[Page-level text extractions]

+ + + +

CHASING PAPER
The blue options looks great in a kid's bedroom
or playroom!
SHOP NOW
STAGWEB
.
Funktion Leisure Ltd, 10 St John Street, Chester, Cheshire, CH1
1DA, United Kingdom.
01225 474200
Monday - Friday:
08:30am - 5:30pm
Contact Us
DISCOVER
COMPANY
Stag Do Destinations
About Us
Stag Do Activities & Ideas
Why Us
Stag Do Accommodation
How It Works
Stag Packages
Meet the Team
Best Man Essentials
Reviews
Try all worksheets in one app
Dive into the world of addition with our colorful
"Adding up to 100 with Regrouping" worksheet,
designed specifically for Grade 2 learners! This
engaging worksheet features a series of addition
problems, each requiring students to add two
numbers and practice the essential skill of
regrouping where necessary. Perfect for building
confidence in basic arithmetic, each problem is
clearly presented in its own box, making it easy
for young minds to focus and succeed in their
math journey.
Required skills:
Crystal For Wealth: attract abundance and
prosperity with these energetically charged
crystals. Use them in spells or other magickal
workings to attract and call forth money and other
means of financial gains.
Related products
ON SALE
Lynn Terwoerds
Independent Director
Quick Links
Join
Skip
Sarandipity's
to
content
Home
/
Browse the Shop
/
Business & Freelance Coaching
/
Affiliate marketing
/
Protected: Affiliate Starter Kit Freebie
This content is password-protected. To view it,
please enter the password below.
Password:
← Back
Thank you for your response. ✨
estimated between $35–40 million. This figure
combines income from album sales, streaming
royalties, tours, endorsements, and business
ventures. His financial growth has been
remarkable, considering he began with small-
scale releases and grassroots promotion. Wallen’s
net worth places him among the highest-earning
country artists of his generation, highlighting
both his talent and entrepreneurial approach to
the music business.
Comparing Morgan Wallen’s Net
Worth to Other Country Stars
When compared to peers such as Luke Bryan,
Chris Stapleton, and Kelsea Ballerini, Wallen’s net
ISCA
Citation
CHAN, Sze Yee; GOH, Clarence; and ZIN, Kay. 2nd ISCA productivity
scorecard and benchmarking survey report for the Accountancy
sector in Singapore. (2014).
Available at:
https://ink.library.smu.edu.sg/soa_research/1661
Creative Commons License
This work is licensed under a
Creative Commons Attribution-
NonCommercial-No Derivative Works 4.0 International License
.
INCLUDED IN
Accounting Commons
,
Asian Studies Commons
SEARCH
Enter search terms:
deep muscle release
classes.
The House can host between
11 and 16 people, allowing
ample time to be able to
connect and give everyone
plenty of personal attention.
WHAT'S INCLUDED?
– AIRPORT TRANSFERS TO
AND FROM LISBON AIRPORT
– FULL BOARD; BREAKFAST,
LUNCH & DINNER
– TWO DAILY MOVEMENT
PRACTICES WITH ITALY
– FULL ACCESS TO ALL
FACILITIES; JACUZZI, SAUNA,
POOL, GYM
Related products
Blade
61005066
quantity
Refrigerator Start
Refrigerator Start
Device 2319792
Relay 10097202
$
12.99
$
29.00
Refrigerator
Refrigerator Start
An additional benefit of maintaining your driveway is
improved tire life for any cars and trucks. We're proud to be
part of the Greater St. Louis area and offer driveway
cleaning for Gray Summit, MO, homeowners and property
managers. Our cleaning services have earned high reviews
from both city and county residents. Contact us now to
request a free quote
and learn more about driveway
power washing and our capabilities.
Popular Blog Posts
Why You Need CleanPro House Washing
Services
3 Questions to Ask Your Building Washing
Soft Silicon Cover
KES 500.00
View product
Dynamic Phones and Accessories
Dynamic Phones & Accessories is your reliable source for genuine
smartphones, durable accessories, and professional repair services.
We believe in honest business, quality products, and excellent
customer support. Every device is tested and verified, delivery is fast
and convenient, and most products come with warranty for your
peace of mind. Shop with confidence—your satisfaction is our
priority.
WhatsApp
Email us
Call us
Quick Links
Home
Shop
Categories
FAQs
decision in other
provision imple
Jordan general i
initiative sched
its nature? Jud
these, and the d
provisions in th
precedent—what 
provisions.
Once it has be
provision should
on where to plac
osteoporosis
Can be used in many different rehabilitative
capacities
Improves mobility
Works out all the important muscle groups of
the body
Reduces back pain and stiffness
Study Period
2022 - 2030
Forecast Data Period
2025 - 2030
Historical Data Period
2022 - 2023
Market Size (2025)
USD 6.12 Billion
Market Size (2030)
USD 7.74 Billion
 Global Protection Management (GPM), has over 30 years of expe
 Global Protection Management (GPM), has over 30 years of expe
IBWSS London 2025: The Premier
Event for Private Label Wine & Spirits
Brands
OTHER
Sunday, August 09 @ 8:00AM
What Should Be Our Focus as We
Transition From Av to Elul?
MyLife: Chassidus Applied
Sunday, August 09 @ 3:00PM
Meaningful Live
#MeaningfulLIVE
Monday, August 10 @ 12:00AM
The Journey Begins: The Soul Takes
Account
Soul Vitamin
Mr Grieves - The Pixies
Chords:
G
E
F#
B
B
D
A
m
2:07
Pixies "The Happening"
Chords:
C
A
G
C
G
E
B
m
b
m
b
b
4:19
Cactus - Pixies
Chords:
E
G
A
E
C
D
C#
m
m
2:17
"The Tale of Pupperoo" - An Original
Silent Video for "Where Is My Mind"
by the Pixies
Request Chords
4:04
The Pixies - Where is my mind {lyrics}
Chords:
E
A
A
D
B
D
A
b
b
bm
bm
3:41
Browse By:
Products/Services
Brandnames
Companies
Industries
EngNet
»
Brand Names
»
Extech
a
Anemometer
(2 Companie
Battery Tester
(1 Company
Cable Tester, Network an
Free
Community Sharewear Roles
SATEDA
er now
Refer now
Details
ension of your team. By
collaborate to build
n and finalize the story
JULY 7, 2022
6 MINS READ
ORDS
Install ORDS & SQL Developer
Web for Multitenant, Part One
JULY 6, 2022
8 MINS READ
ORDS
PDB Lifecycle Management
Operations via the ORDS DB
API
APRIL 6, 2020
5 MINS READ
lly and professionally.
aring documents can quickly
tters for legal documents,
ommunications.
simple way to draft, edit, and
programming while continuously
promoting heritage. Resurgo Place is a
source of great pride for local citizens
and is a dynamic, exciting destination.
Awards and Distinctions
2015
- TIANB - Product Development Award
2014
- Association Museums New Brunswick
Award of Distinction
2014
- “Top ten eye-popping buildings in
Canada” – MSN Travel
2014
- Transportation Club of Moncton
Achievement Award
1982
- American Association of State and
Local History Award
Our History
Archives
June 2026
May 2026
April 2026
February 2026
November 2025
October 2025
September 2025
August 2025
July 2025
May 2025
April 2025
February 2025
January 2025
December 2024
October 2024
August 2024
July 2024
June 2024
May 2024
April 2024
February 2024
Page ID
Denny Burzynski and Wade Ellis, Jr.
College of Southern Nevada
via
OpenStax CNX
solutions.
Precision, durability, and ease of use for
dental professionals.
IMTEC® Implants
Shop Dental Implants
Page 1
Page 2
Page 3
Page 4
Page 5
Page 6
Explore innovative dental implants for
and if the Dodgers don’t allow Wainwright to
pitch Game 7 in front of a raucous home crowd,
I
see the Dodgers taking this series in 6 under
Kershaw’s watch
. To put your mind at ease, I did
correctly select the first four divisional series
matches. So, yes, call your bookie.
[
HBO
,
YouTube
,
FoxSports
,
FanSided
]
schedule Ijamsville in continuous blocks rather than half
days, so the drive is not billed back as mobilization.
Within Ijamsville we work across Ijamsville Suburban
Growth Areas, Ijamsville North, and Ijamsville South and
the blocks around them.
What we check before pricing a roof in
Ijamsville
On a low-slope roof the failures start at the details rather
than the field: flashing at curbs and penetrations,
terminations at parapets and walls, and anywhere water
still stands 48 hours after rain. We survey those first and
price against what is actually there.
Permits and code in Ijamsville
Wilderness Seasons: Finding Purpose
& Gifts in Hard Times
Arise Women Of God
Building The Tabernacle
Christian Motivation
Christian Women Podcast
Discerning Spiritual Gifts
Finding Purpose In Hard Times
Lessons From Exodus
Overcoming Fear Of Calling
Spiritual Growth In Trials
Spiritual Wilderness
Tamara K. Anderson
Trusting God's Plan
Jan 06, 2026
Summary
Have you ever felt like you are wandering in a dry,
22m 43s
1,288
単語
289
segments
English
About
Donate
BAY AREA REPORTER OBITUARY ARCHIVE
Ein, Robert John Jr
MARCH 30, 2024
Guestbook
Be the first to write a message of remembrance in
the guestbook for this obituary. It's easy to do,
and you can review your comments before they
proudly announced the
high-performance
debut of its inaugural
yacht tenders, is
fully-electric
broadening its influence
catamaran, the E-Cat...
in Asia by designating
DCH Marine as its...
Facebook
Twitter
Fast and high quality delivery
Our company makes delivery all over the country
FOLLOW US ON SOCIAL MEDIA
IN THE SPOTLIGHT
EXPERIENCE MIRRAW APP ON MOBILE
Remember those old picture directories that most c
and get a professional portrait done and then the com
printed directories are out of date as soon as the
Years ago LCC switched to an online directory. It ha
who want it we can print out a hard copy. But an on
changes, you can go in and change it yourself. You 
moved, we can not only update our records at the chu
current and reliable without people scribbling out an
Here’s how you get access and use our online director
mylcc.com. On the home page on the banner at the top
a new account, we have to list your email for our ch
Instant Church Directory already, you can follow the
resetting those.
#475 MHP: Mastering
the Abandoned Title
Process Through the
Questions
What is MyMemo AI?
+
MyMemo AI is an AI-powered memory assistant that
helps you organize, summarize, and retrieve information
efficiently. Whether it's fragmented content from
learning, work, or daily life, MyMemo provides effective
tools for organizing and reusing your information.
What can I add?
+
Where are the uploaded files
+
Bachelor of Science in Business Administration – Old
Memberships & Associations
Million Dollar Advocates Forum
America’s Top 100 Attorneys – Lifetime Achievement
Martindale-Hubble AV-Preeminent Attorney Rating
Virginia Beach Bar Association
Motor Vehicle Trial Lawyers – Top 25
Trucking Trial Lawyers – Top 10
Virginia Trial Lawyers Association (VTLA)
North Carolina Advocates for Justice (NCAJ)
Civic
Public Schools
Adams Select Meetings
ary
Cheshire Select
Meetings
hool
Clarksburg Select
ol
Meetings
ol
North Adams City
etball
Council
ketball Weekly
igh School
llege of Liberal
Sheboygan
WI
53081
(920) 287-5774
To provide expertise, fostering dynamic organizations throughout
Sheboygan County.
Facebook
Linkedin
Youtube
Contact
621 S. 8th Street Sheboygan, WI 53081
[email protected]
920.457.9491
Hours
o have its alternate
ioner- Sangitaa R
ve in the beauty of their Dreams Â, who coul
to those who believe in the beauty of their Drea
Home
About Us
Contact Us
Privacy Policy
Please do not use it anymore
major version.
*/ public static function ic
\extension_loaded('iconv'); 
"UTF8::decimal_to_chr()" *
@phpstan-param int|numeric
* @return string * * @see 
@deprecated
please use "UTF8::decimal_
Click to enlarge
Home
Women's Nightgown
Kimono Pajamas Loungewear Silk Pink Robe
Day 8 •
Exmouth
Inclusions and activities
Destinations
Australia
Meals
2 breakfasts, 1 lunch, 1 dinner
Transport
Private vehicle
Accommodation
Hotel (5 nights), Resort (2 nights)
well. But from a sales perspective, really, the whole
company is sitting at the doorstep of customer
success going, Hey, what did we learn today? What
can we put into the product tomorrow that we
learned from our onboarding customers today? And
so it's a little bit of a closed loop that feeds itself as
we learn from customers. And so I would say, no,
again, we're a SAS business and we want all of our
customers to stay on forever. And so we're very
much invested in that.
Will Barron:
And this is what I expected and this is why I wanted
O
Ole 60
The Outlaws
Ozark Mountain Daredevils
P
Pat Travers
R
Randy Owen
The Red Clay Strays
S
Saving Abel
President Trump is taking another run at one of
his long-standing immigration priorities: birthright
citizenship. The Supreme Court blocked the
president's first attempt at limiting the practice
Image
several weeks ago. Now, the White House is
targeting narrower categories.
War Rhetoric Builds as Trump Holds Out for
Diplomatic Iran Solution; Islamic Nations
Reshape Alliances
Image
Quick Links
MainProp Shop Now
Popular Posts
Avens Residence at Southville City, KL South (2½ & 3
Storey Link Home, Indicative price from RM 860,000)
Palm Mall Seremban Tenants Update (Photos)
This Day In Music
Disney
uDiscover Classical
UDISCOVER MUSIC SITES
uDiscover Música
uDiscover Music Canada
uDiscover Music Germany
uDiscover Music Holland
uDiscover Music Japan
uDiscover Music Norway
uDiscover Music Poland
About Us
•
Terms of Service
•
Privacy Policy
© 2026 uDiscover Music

+ + + +

__WORK ITEM__: In the items, from the start through the line containing "scale releases and", change "playroom" to "nursery" and leave everything else unchanged. Give back only those lines.

__EXERCISE RESPONSE__:
CHASING PAPER
The blue options looks great in a kid's bedroom
or nursery!
SHOP NOW
STAGWEB
.
Funktion Leisure Ltd, 10 St John Street, Chester, Cheshire, CH1
1DA, United Kingdom.
01225 474200
Monday - Friday:
08:30am - 5:30pm
Contact Us
DISCOVER
COMPANY
Stag Do Destinations
About Us
Stag Do Activities & Ideas
Why Us
Stag Do Accommodation
How It Works
Stag Packages
Meet the Team
Best Man Essentials
Reviews
Try all worksheets in one app
Dive into the world of addition with our colorful
"Adding up to 100 with Regrouping" worksheet,
designed specifically for Grade 2 learners! This
engaging worksheet features a series of addition
problems, each requiring students to add two
numbers and practice the essential skill of
regrouping where necessary. Perfect for building
confidence in basic arithmetic, each problem is
clearly presented in its own box, making it easy
for young minds to focus and succeed in their
math journey.
Required skills:
Crystal For Wealth: attract abundance and
prosperity with these energetically charged
crystals. Use them in spells or other magickal
workings to attract and call forth money and other
means of financial gains.
Related products
ON SALE
Lynn Terwoerds
Independent Director
Quick Links
Join
Skip
Sarandipity's
to
content
Home
/
Browse the Shop
/
Business & Freelance Coaching
/
Affiliate marketing
/
Protected: Affiliate Starter Kit Freebie
This content is password-protected. To view it,
please enter the password below.
Password:
← Back
Thank you for your response. ✨
estimated between $35–40 million. This figure
combines income from album sales, streaming
royalties, tours, endorsements, and business
ventures. His financial growth has been
remarkable, considering he began with small-
scale releases and grassroots promotion. Wallen’s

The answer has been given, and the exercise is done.